Almost private: Pen Registers, Packet Sniffers, and
Privacy at the Margin
     
Definitions
The word pen record originally referred to a device for recording telegraph signals on a strip of paper. Samuel F B Morse's 1840 telegraph patent described such a register as consisting of level holding an armature on one end, opposite an electromagnet with a fountin pen, pensil or other marking tool on the other end, and a clockwork mechanism to advance a paper recording tape under the marker.
The term cable register came to be a generic term for such a recording machine in the later 19th century. See for example, Frank Wood's Telegraph Register. Where the record was made in ink with a pen, the term pen register emerged. By the end of the 19th century, pen registers were widely used to record pulsed electrical signals in many contexts. For example, one fire-alarm scheme used a "double pen-register", and another used a "single or multiple pen register".
As pulse dialing came into use for telephone exchange, pen registers had obvious applications as diagnostic instruments for recording sequences of phone dial pulses. With the passage of time, any tool that could be used for this purpose came to be defined as a pen register.

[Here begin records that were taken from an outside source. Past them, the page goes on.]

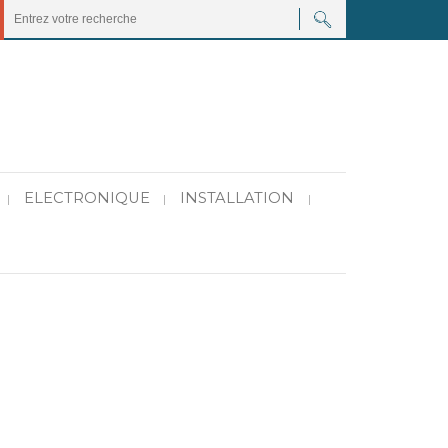
ELECTRONIQUE
INSTALLATION
|
|
|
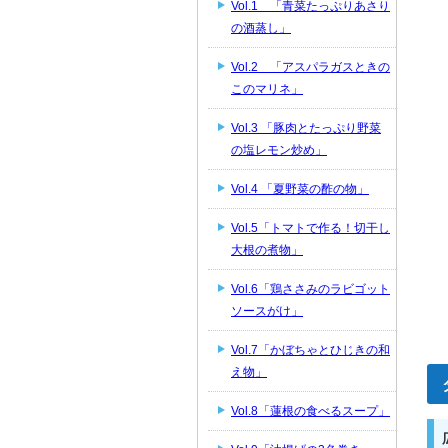
Vol.1 「青菜たっぷりあさり
の酒蒸し」
Vol.2 「アスパラガスときの
このマリネ」
Vol.3 「豚肉とたっぷり野菜
の塩レモン炒め」
Vol.4 「夏野菜の酢の物」
Vol.5「トマトで作る！切干し
大根の煮物」
Vol.6「鶏ささみのラビゴット
ソースがけ」
Vol.7「かぼちゃとひじきの和
え物」
Vol.8「蓮根の食べるスープ」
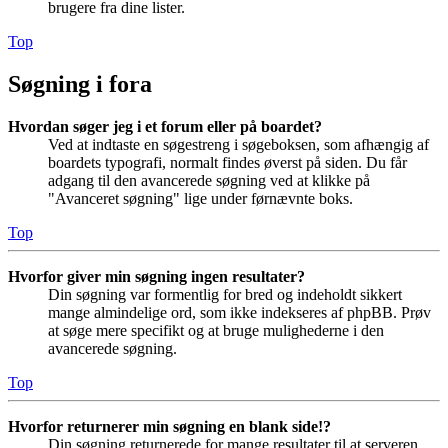
brugere fra dine lister.
Top
Søgning i fora
Hvordan søger jeg i et forum eller på boardet?
Ved at indtaste en søgestreng i søgeboksen, som afhængig af
boardets typografi, normalt findes øverst på siden. Du får
adgang til den avancerede søgning ved at klikke på
"Avanceret søgning" lige under førnævnte boks.
Top
Hvorfor giver min søgning ingen resultater?
Din søgning var formentlig for bred og indeholdt sikkert
mange almindelige ord, som ikke indekseres af phpBB. Prøv
at søge mere specifikt og at bruge mulighederne i den
avancerede søgning.
Top
Hvorfor returnerer min søgning en blank side!?
Din søgning returnerede for mange resultater til at serveren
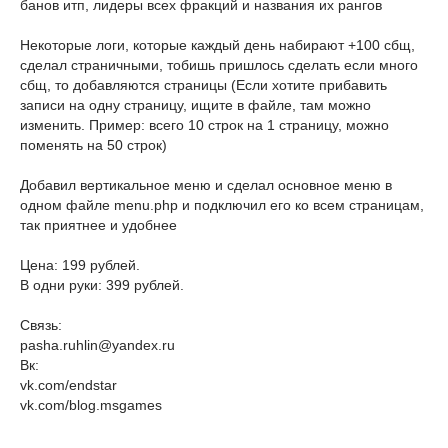
банов итп, лидеры всех фракций и названия их рангов
Некоторые логи, которые каждый день набирают +100 сбщ,
сделал страничными, тобишь пришлось сделать если много
сбщ, то добавляются страницы (Если хотите прибавить
записи на одну страницу, ищите в файле, там можно
изменить. Пример: всего 10 строк на 1 страницу, можно
поменять на 50 строк)
Добавил вертикальное меню и сделал основное меню в
одном файле menu.php и подключил его ко всем страницам,
так приятнее и удобнее
Цена: 199 рублей.
В одни руки: 399 рублей.
Связь:
pasha.ruhlin@yandex.ru
Вк:
vk.com/endstar
vk.com/blog.msgames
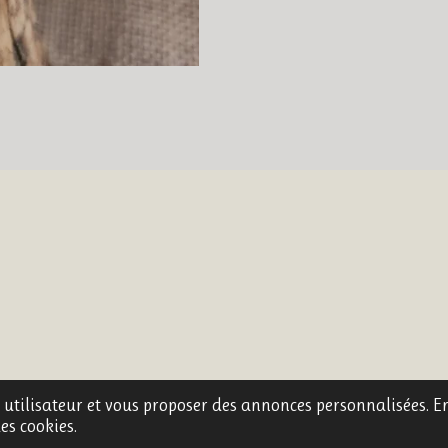
e utilisateur et vous proposer des annonces personnalisées. En
es cookies.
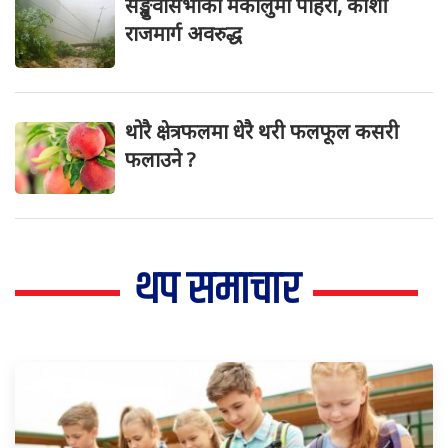
सङ्खुवासभाको मकालुमा पहिरो, कोशी
राजमार्ग अवरुद्ध
थोरै क्षेत्रफलमा धेरै थरी फलफूल कसरी
फलाउने ?
थप समाचार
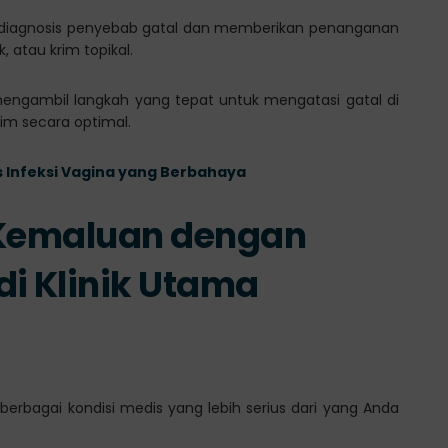
diagnosis penyebab gatal dan memberikan penanganan
, atau krim topikal.
ngambil langkah yang tepat untuk mengatasi gatal di
im secara optimal.
s Infeksi Vagina yang Berbahaya
r Kemaluan dengan
di Klinik Utama
 berbagai kondisi medis yang lebih serius dari yang Anda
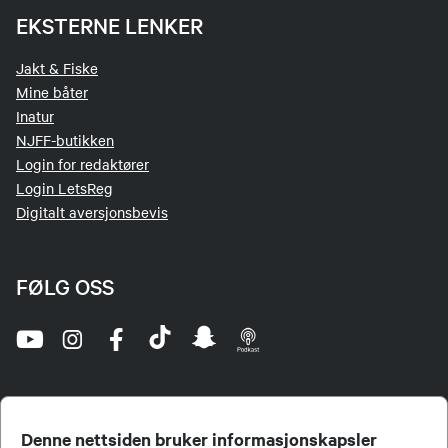
EKSTERNE LENKER
Jakt & Fiske
Mine båter
Inatur
NJFF-butikken
Login for redaktører
Login LetsReg
Digitalt aversjonsbevis
FØLG OSS
Denne nettsiden bruker informasjonskapsler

Request of the Espionage Act of 1917


Request of the Espionage Act of 1917 has since its
original passage during World War I.  Adapting to fit the need to
protect national security during wartime and peacetime, the Act
applies to both American citizens and foreign nationals and
extends beyond the physical borders of the United States.  The
advent of computer technology, and perhaps even more
highly, the Internet, has created newer and faster modes of
intelligence acquisition, transfer, theft, communication, and
publication.  Courts have consistently apparent a line between the
person who leaks intelligence that threatens national security and
the person or institution that publishes the leaked intelligence that
threatens national security.  The equilibrium between national security
and freedom of the press has been respected, but when modern
technologies blur the line between leaking and publishing
classified data the balance can no longer be so maintain. The recent
Wick Leaks argument has highlighted the impact
of technology on application of the Espionage Act to publication of
sensitive government information.  As a foreign nationwide, Assuage
could still be subject to prosecution if the U.S. government could
show he acted as a communicator of dangerous national security
information rather than as a traditional associate of the pres.